Criminal Justice Committee 11 June 2025
The bill provides for virtual attendance in criminal proceedings by making permanent the legislative underpinning that has been in place since 2020. The framework for virtual attendance is, admittedly, somewhat complex, which is inevitable given that it must account for the complexity and range of scenarios that arise day to day in the criminal justice system.
I am afraid that the amendments in this group would unpick that framework and shift the balance away from individual decision making case by case to an approach in which there is less flexibility and a greater role for blanket determinations and decision making, and powers of veto. I appreciate that that might not have been Ms McNeill’s intention, but I am sure that she and the committee will understand that I have to respond to the effect of the amendments according to their terms and the operational impact that they would have.
The amendments would erode—and, in some cases, eliminate—the ability of our courts to consider the full range of facts and circumstances of the cases that they hear in making decisions on virtual attendance. I therefore cannot support any of the amendments in the group.

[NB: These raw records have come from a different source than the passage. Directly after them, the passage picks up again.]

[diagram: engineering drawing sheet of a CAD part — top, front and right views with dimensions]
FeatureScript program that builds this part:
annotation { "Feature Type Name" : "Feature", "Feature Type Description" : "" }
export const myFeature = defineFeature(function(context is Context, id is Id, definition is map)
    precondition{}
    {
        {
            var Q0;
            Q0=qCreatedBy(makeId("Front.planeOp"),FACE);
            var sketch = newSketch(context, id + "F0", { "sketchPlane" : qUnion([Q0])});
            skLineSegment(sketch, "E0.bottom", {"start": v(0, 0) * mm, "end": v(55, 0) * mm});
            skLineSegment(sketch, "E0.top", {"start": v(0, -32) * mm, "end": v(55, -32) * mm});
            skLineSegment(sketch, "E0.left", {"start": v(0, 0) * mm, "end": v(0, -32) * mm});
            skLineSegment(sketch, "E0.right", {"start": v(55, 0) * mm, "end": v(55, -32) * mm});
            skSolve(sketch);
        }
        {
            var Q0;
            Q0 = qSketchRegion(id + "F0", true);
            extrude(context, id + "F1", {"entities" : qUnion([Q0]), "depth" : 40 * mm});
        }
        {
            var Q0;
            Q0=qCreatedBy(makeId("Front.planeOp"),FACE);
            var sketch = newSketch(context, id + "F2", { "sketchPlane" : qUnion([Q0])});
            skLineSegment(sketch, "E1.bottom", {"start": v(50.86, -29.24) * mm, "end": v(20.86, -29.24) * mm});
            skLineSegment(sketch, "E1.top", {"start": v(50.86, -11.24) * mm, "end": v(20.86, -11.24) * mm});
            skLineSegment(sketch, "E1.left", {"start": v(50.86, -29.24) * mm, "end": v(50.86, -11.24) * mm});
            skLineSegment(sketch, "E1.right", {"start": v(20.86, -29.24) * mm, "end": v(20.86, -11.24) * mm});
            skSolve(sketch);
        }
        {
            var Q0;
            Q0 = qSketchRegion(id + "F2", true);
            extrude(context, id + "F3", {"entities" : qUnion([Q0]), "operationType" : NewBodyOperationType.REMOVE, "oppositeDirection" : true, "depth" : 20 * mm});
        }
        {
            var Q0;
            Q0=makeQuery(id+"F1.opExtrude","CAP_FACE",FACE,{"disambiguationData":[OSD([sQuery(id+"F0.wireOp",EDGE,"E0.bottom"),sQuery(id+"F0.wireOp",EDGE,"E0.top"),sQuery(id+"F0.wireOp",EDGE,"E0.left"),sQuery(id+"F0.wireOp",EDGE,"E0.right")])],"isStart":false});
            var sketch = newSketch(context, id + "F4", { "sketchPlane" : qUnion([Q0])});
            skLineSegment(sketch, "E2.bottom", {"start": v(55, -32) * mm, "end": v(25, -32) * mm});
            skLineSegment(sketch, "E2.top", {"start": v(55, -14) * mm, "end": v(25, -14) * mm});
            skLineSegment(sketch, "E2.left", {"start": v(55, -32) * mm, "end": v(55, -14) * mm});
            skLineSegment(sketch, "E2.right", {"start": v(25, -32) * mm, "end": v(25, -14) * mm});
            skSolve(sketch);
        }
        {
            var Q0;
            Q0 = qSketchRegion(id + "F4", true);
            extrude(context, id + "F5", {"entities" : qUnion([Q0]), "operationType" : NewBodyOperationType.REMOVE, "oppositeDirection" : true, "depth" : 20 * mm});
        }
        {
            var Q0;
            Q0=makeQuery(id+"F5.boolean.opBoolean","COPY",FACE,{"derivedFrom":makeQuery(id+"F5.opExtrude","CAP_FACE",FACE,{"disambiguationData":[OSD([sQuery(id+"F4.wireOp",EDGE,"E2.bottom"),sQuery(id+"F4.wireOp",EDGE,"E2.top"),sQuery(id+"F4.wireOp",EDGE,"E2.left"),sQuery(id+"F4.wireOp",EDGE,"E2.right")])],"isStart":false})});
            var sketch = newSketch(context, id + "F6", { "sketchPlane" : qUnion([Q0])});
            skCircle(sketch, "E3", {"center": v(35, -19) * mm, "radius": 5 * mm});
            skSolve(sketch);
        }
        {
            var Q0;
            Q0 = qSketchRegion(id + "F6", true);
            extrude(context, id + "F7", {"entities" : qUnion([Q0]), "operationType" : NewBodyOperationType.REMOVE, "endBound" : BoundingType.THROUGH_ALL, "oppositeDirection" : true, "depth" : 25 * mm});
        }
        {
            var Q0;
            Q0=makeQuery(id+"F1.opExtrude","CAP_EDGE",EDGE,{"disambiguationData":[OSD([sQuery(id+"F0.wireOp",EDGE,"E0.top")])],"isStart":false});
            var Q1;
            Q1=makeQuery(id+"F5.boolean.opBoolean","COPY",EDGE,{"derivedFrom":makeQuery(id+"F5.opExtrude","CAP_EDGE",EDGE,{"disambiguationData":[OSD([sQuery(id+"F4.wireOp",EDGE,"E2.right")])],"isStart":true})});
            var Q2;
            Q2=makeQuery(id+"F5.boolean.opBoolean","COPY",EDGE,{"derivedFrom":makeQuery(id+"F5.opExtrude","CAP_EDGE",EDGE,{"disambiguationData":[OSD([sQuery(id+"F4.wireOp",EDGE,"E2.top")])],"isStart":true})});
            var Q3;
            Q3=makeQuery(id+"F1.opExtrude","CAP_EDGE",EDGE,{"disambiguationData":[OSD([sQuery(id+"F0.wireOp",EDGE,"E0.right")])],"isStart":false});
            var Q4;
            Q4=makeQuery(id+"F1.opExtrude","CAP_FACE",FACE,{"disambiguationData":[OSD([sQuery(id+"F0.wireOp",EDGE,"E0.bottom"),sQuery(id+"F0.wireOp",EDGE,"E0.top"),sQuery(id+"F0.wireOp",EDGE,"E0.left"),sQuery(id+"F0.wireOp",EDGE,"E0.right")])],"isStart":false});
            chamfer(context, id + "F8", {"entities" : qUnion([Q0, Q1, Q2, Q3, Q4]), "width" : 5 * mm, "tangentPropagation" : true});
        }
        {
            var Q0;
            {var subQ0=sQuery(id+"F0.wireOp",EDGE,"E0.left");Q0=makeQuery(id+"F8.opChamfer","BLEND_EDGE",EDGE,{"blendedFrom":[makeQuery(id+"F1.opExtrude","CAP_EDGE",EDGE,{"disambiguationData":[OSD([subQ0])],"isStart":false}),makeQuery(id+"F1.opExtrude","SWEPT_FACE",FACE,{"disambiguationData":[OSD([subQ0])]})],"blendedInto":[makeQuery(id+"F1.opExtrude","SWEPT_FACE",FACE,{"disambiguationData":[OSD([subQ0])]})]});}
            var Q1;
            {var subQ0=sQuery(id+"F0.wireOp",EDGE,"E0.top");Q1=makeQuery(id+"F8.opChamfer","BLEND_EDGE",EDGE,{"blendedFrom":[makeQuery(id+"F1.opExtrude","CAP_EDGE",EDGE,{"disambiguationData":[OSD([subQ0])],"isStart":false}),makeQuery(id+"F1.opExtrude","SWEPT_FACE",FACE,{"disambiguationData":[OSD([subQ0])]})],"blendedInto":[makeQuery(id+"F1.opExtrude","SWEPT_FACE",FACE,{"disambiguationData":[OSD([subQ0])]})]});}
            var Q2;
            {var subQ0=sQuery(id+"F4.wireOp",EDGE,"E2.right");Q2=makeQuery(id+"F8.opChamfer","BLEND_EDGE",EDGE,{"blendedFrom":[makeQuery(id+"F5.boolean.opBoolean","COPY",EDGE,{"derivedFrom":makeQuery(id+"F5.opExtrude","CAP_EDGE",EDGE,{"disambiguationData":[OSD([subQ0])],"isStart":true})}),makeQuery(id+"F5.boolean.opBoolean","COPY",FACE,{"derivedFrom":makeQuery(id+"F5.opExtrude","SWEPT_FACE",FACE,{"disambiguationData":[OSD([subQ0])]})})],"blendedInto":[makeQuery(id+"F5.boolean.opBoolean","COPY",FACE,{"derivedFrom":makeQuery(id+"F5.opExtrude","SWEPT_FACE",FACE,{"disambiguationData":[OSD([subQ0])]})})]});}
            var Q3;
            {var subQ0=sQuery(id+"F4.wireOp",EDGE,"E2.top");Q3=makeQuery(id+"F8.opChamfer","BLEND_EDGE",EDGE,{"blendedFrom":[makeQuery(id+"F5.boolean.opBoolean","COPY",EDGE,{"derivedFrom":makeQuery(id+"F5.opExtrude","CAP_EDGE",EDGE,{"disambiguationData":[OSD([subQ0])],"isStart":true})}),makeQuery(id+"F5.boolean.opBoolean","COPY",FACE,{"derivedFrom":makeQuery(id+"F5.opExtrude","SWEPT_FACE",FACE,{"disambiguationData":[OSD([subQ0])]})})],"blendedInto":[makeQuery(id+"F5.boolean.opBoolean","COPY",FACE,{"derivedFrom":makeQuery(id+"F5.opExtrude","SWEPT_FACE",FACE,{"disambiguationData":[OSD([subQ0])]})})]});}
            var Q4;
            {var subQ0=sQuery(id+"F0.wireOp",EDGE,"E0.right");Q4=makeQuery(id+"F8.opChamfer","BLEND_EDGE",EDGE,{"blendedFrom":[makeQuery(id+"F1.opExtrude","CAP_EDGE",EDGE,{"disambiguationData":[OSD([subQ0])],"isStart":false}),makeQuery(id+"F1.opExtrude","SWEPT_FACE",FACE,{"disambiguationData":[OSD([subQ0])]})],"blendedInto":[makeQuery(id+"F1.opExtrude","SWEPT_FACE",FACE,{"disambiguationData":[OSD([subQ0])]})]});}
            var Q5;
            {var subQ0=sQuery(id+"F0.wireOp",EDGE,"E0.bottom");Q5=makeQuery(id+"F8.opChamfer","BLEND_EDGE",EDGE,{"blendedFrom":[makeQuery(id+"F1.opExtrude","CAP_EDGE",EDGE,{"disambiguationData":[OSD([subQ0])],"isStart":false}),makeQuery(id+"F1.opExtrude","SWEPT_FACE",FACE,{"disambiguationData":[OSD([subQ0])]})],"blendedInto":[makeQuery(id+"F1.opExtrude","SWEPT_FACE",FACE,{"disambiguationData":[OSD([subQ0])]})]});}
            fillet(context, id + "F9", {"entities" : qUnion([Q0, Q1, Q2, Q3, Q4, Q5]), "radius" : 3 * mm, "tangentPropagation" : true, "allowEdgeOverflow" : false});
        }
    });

Under the bill, the default position is that people attend court in person. In individual cases, the court can opt to disapply that default and direct individuals to attend court by virtual means, after taking into account what is in the interests of justice and any representations that are received from the parties. The exception to that would be proceedings in which the only party is a public official, such as police officers or prosecutors seeking warrants or court orders, where the default position is virtual attendance. Again, the court can disapply that default case by case and require physical attendance.
The bill gives the Lord Justice General the power to issue determinations to disapply the default for physical attendance in certain types of cases and in certain circumstances. Currently, there is an important limitation on that power: the Lord Justice General cannot issue determinations in relation to trials or for hearings at which the only party is a public official.
Amendments 33, 35 and 40 would remove that limitation and expand the scope of the Lord Justice General’s power to make determinations to any form of criminal proceedings. That would give the Lord Justice General the power to effectively set virtual attendance as the default for criminal trials, should he choose to do so. That would be a substantial expansion of the power and a significant departure from the current approach. I do not believe that the committee heard any evidence at stage 1 that would support such a change, nor did it make such a recommendation in its report.
In addition, I have not heard any support for the amendments that relate to guidance that is issued by the Lord Justice General. Amendment 37 would require courts to “comply with” such guidance rather than “have regard to” it. Amendment 39 would require that the guidance must set out when virtual attendance must “always apply” and when it must “never apply”.
Again, those amendments represent a departure from recognising that the courts will need to consider cases and circumstances on an individual basis in order to balance all relevant interests. After taking into account such information, it should ultimately be for a court to decide how individuals should appear before it at trial.
09:45Amendments 36 and 38 would further erode the court’s flexibility. Amendment 36 would, in some circumstances, create further procedure overall. When there had been a change in circumstances between the pre-trial hearing and the trial, with the result that a witness required to give evidence remotely, amendment 36 would mean that an additional hearing would have to be convened to allow parties to be heard on the matter. The existing drafting is more efficient, as it gives the court the ability to make a direction, which the other party could object to at trial if they so desired.
In relation to amendment 38, I do not agree that it is appropriate for complainers or the accused to be able to unilaterally veto the virtual attendance of another person, such as a police witness or a forensic scientist. Such matters are properly decisions for the court, which will balance the interests of those involved. The bill requires the court to hear representations from the parties and to consider whether such a direction would prejudice fairness or otherwise be contrary to the interests of justice.
Taken together, the amendments in this group would lead to a more prescriptive framework that would restrict the court’s ability to be agile and responsive, and to take into account individual circumstances and make informed decisions, when determining how individuals appear at court. For that reason, I cannot support any of the amendments in this group.
As Ms McNeill and colleagues will recall, the virtual custody court provisions have been paused until the issues have been fully resolved.